Over the weekend, Festival Village in Lions Park also comes alive with wine tastings, a craft beer and cider corner, cooking demonstrations, and the addition of the Chef’s Skills Table.
“Visualise you’re going to an Italian grandmother’s home and she’s teaching you how to make gnocchi; we’ve put a table in the Producers Pavilion, it’s free and you can stand around, as you would a kitchen table, where a chef will teach you how to fold dumplings, fillet a fish – skills you think, ‘How do you do that?’ Each hour is a different skill.”
There will also be $20 masterclasses throughout the day, starting with speciality coffee in the morning and finishing with cocktail making in the evening.
“We’re also having restaurant food stalls, so if you try an Embassy XO duck bun, you then want to go to their restaurant.
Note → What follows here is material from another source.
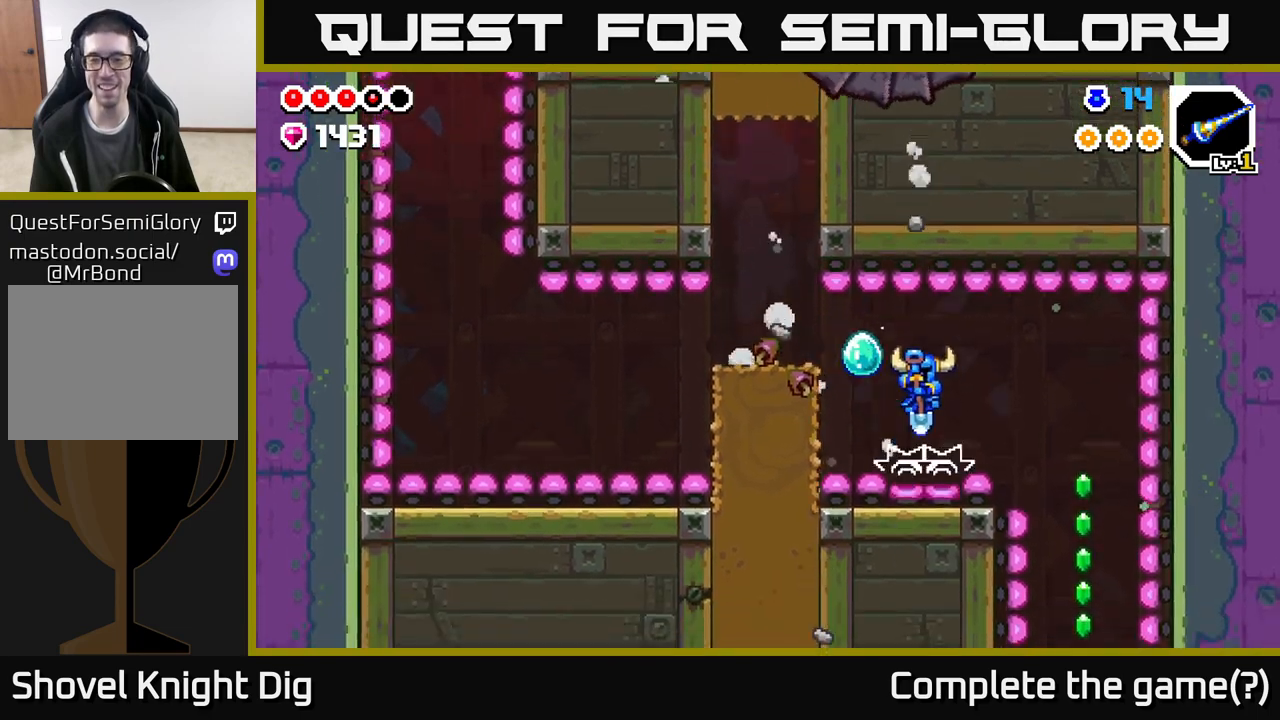
{"buttons": [], "left_stick": "right", "right_stick": "center", "events": []}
It’s another opportunity to say, ‘This is what’s on offer in Noosa all year round’,” says Alesha.
“I want everyone who comes to feel like they learnt something new, tasted something they loved or tried something and it’s fun, it’s got to be an enjoyable time with friends and family.”
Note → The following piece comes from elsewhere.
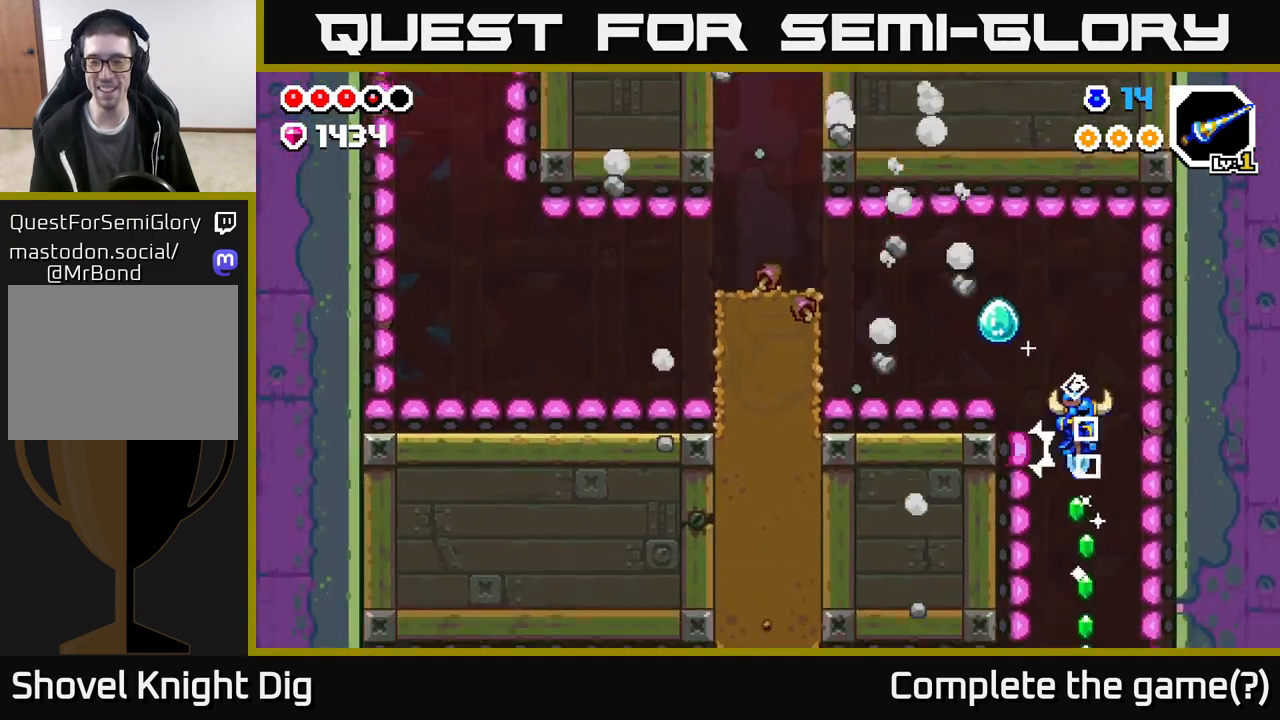
{"buttons": [], "left_stick": "center", "right_stick": "center", "events": [[150, "left_stick", "center"], [333, "left_stick", "left"], [467, "left_stick", "center"]]}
It’s no surprise we love delicious food, beer and wine, but where this year’s festival really shines is its focus on tipping a hat to the people behind the plate of food placed in front of you.
“The Hinterland tours have been the fastest to sell, because of the experience, people want to discover where the food is coming from, walk around the farms and meet the producers,” says Alesha, going on to explain the lengths some chefs are going to, to create truly authentic experiences.
“We’ve had to organise a special shipment for Miguel Maestro’s giant paella dish, fly it up by consignment because he’s going to do a giant paella and it will be so engaging and enjoyable – it’s not just a guest chef in the kitchen who you don’t see, they come out and share time with you.
“That’s what makes it special, you have those moments where you have that engagement with a chef. It’s more than just the menu, it’s about that person as well.”
Among the new events this year is the sold-out Gen X dinner with some of Australia’s leading up and coming young chefs; the WoHo (women in hospitality) lunch, where female chefs, sommeliers and front of house staff will take over Wasabi restaurant; and the Women in Food lunches at Pitchfork in Peregian Beach, also showcasing some of the best female talent of our time.
“It’s not that they’re better than the male talent but they have an equal standing, they are also great at what they do and have something extremely valuable to contribute,” she says.
With a whole gamut of tasty experiences to wrap your taste buds around, stunning scenery to admire and talented chefs and producers to shake the hands of, this year’s festival really will be a feast for the senses.